The great thing is that China has opened up its borders for a free visa to 36 countries. NZ is one of them.
The only stipulation is that you must have a guide with you at all times, and believe me it is a must to have a guide as it is so much easier.
We chose a Tibetan travel tour company for our trip. "Tibet roof of the world.' What an amazing company, and guide. Authentic, honest and ethical. (Tibetroofoftheworld.com)
For us having a Tibetan company talking authentically about Tibet was preferable to a Chinese company - giving Chinese propaganda. We met many other tourists who had a Chinese tour guide who wished for Tibetan guide like we had.
For a 14 day self-guided tour with a guide and in our own car was $US5500. This included:
3* plus hotels + breakfast - they were fabulous.
Entry to all events, cultural sites and museums etc
Oxygen - wow did we need it at Everest Base Camp!!!! - 17,100 feet
If you are a single person there is a single room supplement of $US500 extra.
Guides Tibetan knowledge on where to go.
We crossed into Tibet from the Nepal side at Timure, which is above Kathmandu and is called The Friendship Bridge.
The crossing took 9 hours. I recommend staying close to the border the day before you cross to get an early start, and because the roads are terrible. 58 minutes to go 12.5km from Timure to the border.
Make sure you get your Carnet stamped at customer in Timure.
They close the border between 1300 - 1430 hrs for lunch. Nothing happens. The Gates on the bridge are closed and padlocked.
Once through the Nepalese side, you will need your guide for the Chinese side. It makes a huge huge difference having the guide to assist.
Be aware - The Chinese will ask you if you have any maps. They are looking for Chinese maps with Taiwan on it. If you do, they will confiscate this map.

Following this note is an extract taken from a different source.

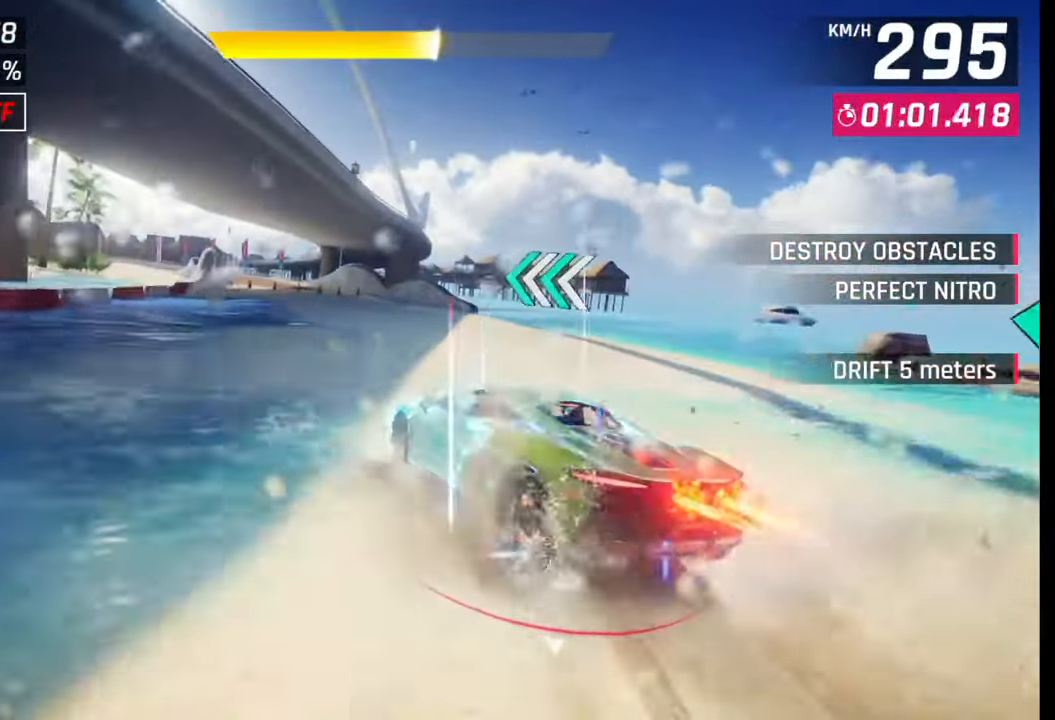
{"buttons": [], "left_stick": "left", "right_stick": "center", "events": []}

They are very ‘precious’ on this.
The roads on the Chinese side are very good.
Making our way to Kyirong through the mtns was just spectacular and breath-taking.
Note: Internet and connecting with the outside world in China is incredibly limited in China. Our accounts were closed down. We had to carefully use a VPN, to have any contact outside of China.
Each night at the hotel or entry into a place, you will need to have your passport with you and show it. They will take a photo of it. Also on the roads, in cities, there are cameras every 100m. On some open roads, there are cameras every 1 km. Get used to being photographed and having your car photographed.
Drivers Licence and Temporary Car Rego
Your guide will help you get this at Shigatse if you come in from the west side. It is a
MUST. Don’t try and drive without either of these items. At toll booths toward the east you will be asked to produce both. If you don’t have them, you go nowhere.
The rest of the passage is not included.